**WHAT IS BEING ASKED:**
In the copy you make of the entries, no picture should appear, and every word must match.

**MATERIAL SUPPLIED:**

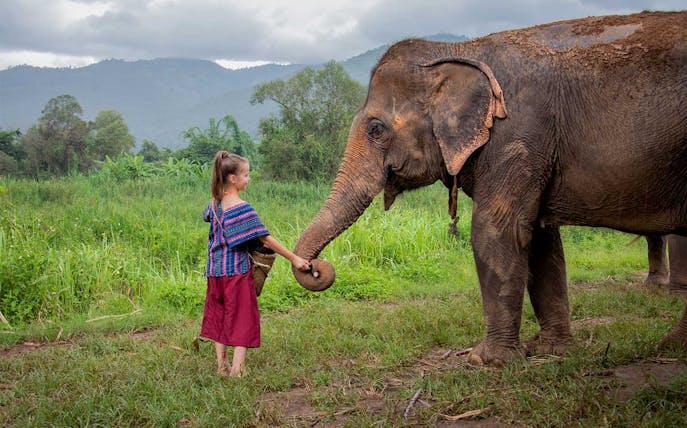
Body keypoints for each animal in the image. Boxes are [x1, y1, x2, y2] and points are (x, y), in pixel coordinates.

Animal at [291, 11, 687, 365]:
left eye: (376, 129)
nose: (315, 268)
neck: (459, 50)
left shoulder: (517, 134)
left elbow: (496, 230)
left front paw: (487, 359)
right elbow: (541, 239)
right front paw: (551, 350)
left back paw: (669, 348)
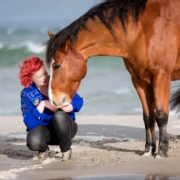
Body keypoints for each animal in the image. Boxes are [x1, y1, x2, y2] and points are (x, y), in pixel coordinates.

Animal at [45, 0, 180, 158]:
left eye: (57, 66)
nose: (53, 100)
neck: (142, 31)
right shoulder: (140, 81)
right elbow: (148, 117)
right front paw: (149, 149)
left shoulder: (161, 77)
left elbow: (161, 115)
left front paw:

**SOLUTION TO THE EXERCISE:**
Body keypoints for each animal in the image. Boxes are [x1, y1, x2, y2] and points are (x, y), in pixel coordinates.

Animal at [291, 11, 687, 365]:
left eye: (376, 129)
nose: (315, 268)
neck: (459, 50)
left shoulder: (517, 134)
left elbow: (496, 230)
left front paw: (487, 359)
right elbow: (541, 239)
right front paw: (551, 350)
left back paw: (669, 348)
Body keypoints for each animal in the image. Boxes are [x1, y1, x2, y2] and points are (x, y), in pixel coordinates.

Animal at [45, 0, 180, 158]:
left eye: (57, 66)
nose: (53, 100)
neck: (142, 31)
right shoulder: (140, 81)
right elbow: (148, 117)
right front paw: (149, 149)
left shoulder: (161, 77)
left elbow: (161, 115)
left front paw:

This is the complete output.